The recently face-lifted LandCruiser is not exactly a run-about-town proposition. Big not always being best, remember.
But it is truly in its element on the open road and when venturing off the beaten track to the best Adelaide and its surrounds have to offer.
We’ll glide over the specs in a similar fashion to the way the LandCruiser deals with the road – ride comfort in this 4.5-litre twin-turbo diesel beast is very impressive.
With the bold and powerful new look of the big boy of the Toyota range comes a marginal 5kW increase in power to 200kW, while peak torque remains at 650Nm.
Fuel consumption is down to a claimed 9.5L/100km from 10.3L/100km but our 450km real world test (Adelaide and a Mid Murray adventure being the realest of real worlds) returned a consumption rate of 12.7L/100km.
That’s pretty impressive considering I drove the as tested LandCruiser VX enthusiastically (within the road rules, of course).
Our testing took us beyond the Barossa Valley, through the tiny hamlet of Truro and on to a riverside favourite for many…. Hogwash Bend.

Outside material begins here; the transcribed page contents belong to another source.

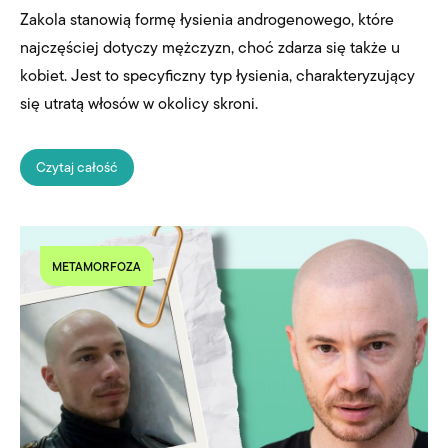
Zakola stanowią formę łysienia androgenowego, które
najczęściej dotyczy mężczyzn, choć zdarza się także u
kobiet. Jest to specyficzny typ łysienia, charakteryzujący
się utratą włosów w okolicy skroni.
Czytaj całość
METAMORFOZA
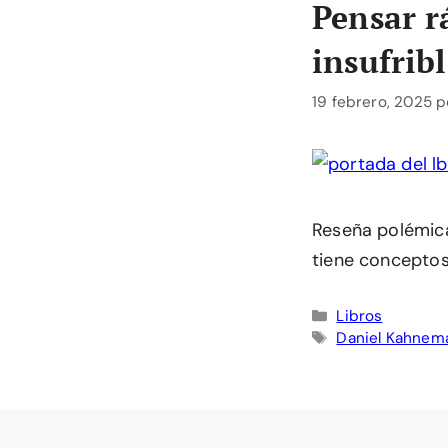
Pensar r
insufrib
19 febrero, 2025
p
Reseña polémica
tiene concepto
Categorías
Libros
Etiquetas
Daniel Kahnem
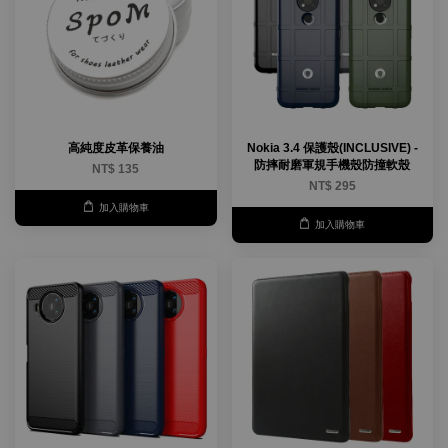
高純度皮革保養油
Nokia 3.4 保護殼(INCLUSIVE) -
防摔耐磨軍規手機殼防撞軟殼
NT$ 135
NT$ 295
加入購物車
加入購物車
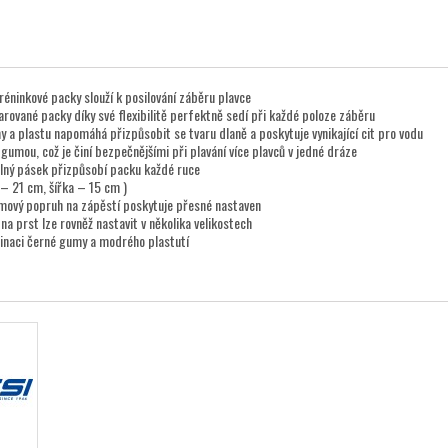
réninkové packy slouží k posilování záběru plavce
rované packy díky své flexibilitě perfektně sedí při každé poloze záběru
a plastu napomáhá přizpůsobit se tvaru dlaně a poskytuje vynikající cit pro vodu
gumou, což je činí bezpečnějšími při plavání více plavců v jedné dráze
elný pásek přizpůsobí packu každé ruce
a – 21 cm, šířka – 15 cm )
umový popruh na zápěstí poskytuje přesné nastaven
a prst lze rovněž nastavit v několika velikostech
inaci černé gumy a modrého plastutí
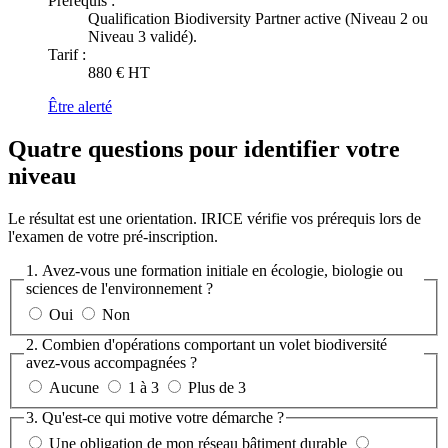
Prérequis :
Qualification Biodiversity Partner active (Niveau 2 ou
Niveau 3 validé).
Tarif :
880 € HT
Être alerté
Quatre questions pour identifier votre
niveau
Le résultat est une orientation. IRICE vérifie vos prérequis lors de
l'examen de votre pré-inscription.
1. Avez-vous une formation initiale en écologie, biologie ou
sciences de l'environnement ?
Oui
Non
2. Combien d'opérations comportant un volet biodiversité
avez-vous accompagnées ?
Aucune
1 à 3
Plus de 3
3. Qu'est-ce qui motive votre démarche ?
Une obligation de mon réseau bâtiment durable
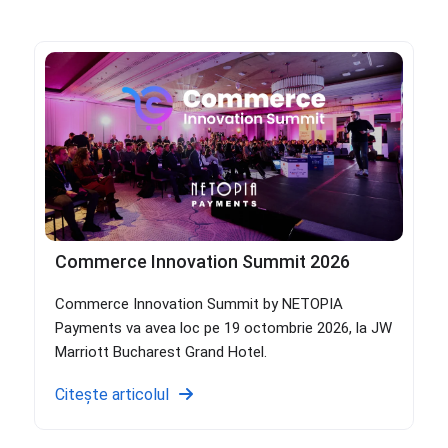
Commerce Innovation Summit 2026
Commerce Innovation Summit by NETOPIA
Payments va avea loc pe 19 octombrie 2026, la JW
Marriott Bucharest Grand Hotel.
Citește articolul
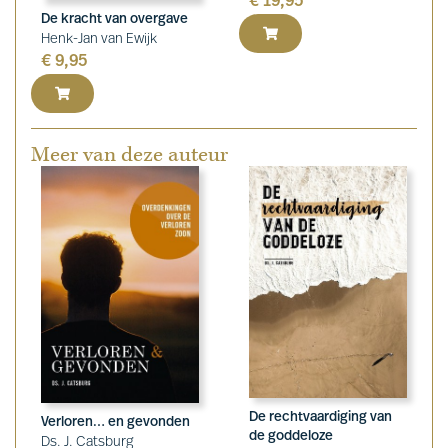
€
19,95
De kracht van overgave
Henk-Jan van Ewijk
€
9,95
Meer van deze auteur
De rechtvaardiging van
Verloren… en gevonden
de goddeloze
Ds. J. Catsburg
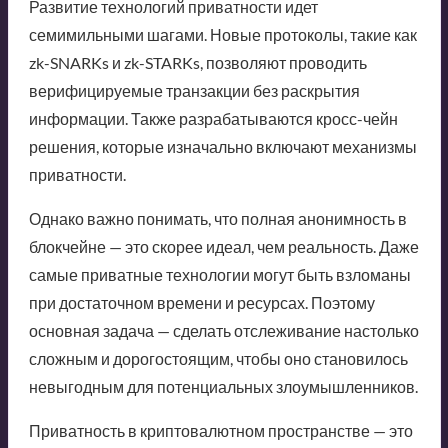
Развитие технологий приватности идет
семимильными шагами. Новые протоколы, такие как
zk-SNARKs и zk-STARKs, позволяют проводить
верифицируемые транзакции без раскрытия
информации. Также разрабатываются кросс-чейн
решения, которые изначально включают механизмы
приватности.
Однако важно понимать, что полная анонимность в
блокчейне — это скорее идеал, чем реальность. Даже
самые приватные технологии могут быть взломаны
при достаточном времени и ресурсах. Поэтому
основная задача — сделать отслеживание настолько
сложным и дорогостоящим, чтобы оно становилось
невыгодным для потенциальных злоумышленников.
Приватность в криптовалютном пространстве — это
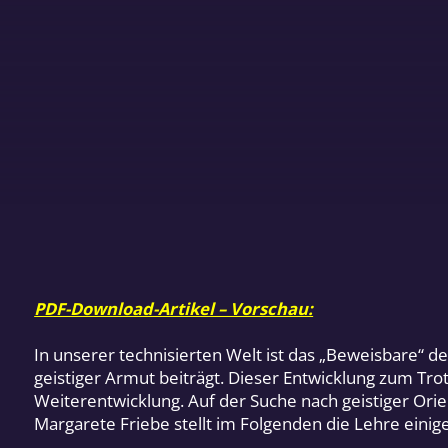
PDF-Download-Artikel – Vorschau:
In unserer technisierten Welt ist das „Beweisbare“ de
geistiger Armut beiträgt. Dieser Entwicklung zum Tr
Weiterentwicklung. Auf der Suche nach geistiger Orie
Margarete Friebe stellt im Folgenden die Lehre einig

If I had a van or a boat, it would sit more than comfortably behind this beast with its 3500kg towing capacity. I have neither, and instead folded the third row seating away completely and split-folded the second row of seating to fill the ample rear load space with an over-abundance of camping gear and supplies for no more than an overnight riverside camp at Hogwash, a sandy-beached bend on the Murray between Waikerie and Cadell.
Our camp, in a swag out the back of the LandCruiser and under the stars, was a great reflection of what this car can be. It combines class and sophistication with toughness and durability with ease.
Its instrumentation and bigger screen (in the VX and top-of-line Sahara) information panels are very well paired. There’s great functionality and a definite sense of hi-tech when at the wheel so you can get on with the job of driving rather than fiddling with complex controls.
The interior is refined, without being excessive. You don’t feel you have to tread with care when climbing back into the LandCruiser for a sense of comfort (AKA escape mosquitoes) after bashing around the riverside bushland checking out the 2m long goanna the kids of the campsite have found up a nearby tree.
Likewise, the exterior styling – while never going to be to everyone’s taste – has the new look Cruiser fitting in at the family campsite or the short drive up the road at the funky and fun Caudo Vineyards cafe and cellar door which will host hundreds of adventurers at True Grit Adelaide on May 7 and 8.
Just like the environment we test drove the LandCruiser in, this car has both a touch of class and a tonne of true grit.
Pricing – Top of the line Sahara is from $118,500 plus on road costs.
Where We Went
Bric-A-Bank, Truro – A funky little second-hand store set up in a former Bank of Adelaide building on the main (Stuart Highway) drag. If you’re keen on old records, record players, cameras, lamps and dazzling colourful glassware this is worth a look.
Caudo Vineyards – Makers of Sangria, stockists of Hogwash Bend Lager and purveyors of yum. It’s hard to beat the location of this cellar door on the banks of the mighty Murray. Come by boat or car off Cadell Valley Road.
Hogwash Bend – Great little riverside family camping area with sandy shore and sandbar for splashing away a weekend.
Accommodation Hill – Cute or creepy, the fence line of fluff stuffed friends atop Accommodation Hill is a quirky slice of SA.